The dinner prepared by Zuan Yuan Chinese Restaurant, One World Hotel, graced by Her Royal Highness The Tengku Ampuan of Pahang Tunku Azizah Aminah Maimunah Iskandariah binti Almarhum Sultan Iskandar Al-Haj, celebrated the winners for their achievements. MOSTA, MPOC and Nonosugar Health Tech also announced their support for the Malaysian National Culinary Team for their participation at the upcoming Culinary World Cup 2026.
The Malaysian Culinary team represented by 18 Malaysian chefs, competed under the banner of Malaysia Professional Culinaire Association won silver in the Restaurant of Nations and Chef’s Table categories. Their award-winning dishes featured Nonosugar Health Tech’s Tan Sri Ong P90 and Tan Sri Ong Red P90 palm oil based-cooking oil.

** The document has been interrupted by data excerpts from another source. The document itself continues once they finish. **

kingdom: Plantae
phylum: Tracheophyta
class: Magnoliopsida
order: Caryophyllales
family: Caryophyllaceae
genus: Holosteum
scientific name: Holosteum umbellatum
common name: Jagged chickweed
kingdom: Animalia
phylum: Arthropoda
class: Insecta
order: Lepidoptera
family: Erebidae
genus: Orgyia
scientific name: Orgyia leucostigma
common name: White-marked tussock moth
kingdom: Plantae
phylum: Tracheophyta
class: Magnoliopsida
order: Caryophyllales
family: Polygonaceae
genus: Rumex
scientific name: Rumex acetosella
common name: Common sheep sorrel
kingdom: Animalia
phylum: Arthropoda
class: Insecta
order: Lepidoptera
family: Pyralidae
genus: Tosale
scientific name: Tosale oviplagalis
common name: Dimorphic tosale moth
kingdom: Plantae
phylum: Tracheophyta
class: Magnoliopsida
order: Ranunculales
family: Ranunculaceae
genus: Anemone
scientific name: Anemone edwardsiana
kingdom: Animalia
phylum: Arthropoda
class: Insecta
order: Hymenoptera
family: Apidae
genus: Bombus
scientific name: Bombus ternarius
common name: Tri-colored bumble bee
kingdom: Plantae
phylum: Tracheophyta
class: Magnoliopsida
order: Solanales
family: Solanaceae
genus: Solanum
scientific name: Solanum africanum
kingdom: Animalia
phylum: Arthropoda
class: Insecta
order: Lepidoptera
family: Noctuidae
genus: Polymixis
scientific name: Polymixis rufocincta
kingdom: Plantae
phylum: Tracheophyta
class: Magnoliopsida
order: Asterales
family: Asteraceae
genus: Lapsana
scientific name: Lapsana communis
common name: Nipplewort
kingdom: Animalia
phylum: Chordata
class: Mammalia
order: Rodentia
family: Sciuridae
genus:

Chef Bob Adnin, President of the Professional Culinaire Association (Malaysia) said using the Tan Sri Ong P90 and Tan Sri Ong Red P90 palm oil-based cooking oil made a difference in the aroma and taste of cuisines prepared.
“This unique composition of 90 percent Palm Olein and 10 percent Extra Virgin Olive Oil improves taste and aroma in cooking. Cooking with this oil is aromatic, it gives off a savoury, earthy flavour that you can’t get from any other oils,” said Adnin.
According to the President of Malaysian Oil Scientists’ & Technologists’ Association (MOSTA) Tan Sri Datuk Dr Augustine Ong, who developed the P90 based on his 50 years of intensive scientific research on Palm Oil, Tan Sri Ong P90 and Tan Sri Ong Red P90 have many benefits as a cooking oil. They are less fattening, do not cause inflammation due to the low Omega 6 content, are free from trans fats, high in Tocotrienols and heat resistant. Tan Sri Ong P90 is suitable for any type of cooking methods, including making salads, while Tan Sri Ong Red P90 is particularly ideal for making red sauces, that include curry, tomato-based sauce, tom yam and more.
“Palm Olein, which has similar benefits to Extra Virgin Olive Oil is comparatively more cost effective with a host of great benefits, which include high contents of Vitamin E. It helps to increase the beneficial HDL-cholesterol, has anti-clotting effect, contains monounsaturated and polyunsaturated fats, contains no trans-fat, is resistant to oxidation and is also more stable at high temperatures. The inclusion of Extra Virgin Oil adds to the benefits as it is a rich source of antioxidants and monounsaturated fats,” added Ong.
Jeff Kong, CEO and Founder of Nonosugar Health Tech, expressed his heartfelt congratulations to the talented chefs of the Malaysian Culinary National team. He noted that competing internationally was a challenging journey for the chefs, where it requires immense hard work and creativity.
“As a local company dedicated to promoting the local palm oil, we are thrilled that the Tan Sri Ong P90 and Tan Sri Ong Red P90 cooking oil were showcased internationally, aiding the chefs in crafting healthier dishes that impressed the judges. It is a privilege to see the remarkable talent of the team being recognised on the global stage,” added Jeff.
The Culinary Olympics is a competition held once every four years where world’s top chefs convene to show mastery in culinary arts in a competition. The 2024 Culinary Olympics, held at Stuttgart Germany saw the participation of professional culinary teams from 55 countries around the world. Our Malaysian National Team was sponsored and supported by MPOC, MOSTA, Nonosugar Health Tech and several other private donors.